Ludwig van Beethoven (1770-1827)
Serenade in D major, for flute, violin and viola, Op 25
I Entrata. Allegro II Tempo ordinario d’un Menuetto III Allegro molto (D minor) IV Andante con variazione (G major) V Allegro scherzando e vivace VI Adagio – Allegro vivace e disinvolto
Beethoven composed this work around 1795/96 while he was in Vienna for study with Haydn. While he was generally writing for piano and string groupings at this time, he occasionally made a foray into more novel combinations such as in his hugely popular Septet Op 20 for clarinet, horn, bassoon, violin, viola, cello, and double bass.

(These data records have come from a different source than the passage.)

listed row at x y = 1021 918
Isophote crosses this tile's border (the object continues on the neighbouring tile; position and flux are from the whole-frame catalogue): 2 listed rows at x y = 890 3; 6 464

The Serenade Op 25 was designed as outdoor entertainment music in the tradition of Mozart’s Serenades. The work includes some delightful features – a march-like Entrata and a charming minuet. The Andante variations give each instrument opportunities to shine while a rustic dance concludes this airy, light-hearted piece.
Claude Debussy (1862-1918)
Sonata for flute, viola and harp
I Pastorale. Lento, dolce rubato II Interlude: Tempo di Minuetto III Finale. Allegro moderato ma risoluto
When he composed this work in 1915, World War I was beginning its destruction of the old order in European society and Debussy himself was in the early stages of the colon cancer that would eventually kill him. The composer’s creativity had ceased and he also suffered the loss of his mother early in that year. During the summer he began composing again. First a Sonata for cello and piano was quickly completed at Pourville and the Sonata for flute, viola and harp was finished before his return to Paris in October.
Debussy’s inspiration went far back beyond his impressionism to the French Baroque. The mysterious opening Pastorale emerges from fragments of themes with 2 wistful motives allotted to the flute and the viola along with a drone-like one for viola and harp. These are developed and after a quicker middle section they are repeated towards the end. The 2nd movement makes the most obvious references to the Baroque but with modern harmonies. The Finale is carefully constructed developing from 3 motives presented in quick succession at the start, the music moving faster while combining duple and triple rhythms. There is a brief respite recalling the initial flute theme from the first movement before the close.
Camille Saint-Saëns (1835-1921)
Fantasy in A major for violin and harp, Op 124
Cast in a single movement in 1907 when Saint Saëns was 72, the Fantasy was composed in the city of Bridger on the Italian Riviera. It is a virtuoso piece and one of 3 works that he wrote for the harp at that time. It features this composer’s distinctive characteristics – clarity of form and melodic charm -along with a special sonority from this scoring for the 2 string instruments. Some inspiration suggestive of the Italian Baroque can perhaps be discerned in the section featuring bass ostinato in the harp with variations for the violin.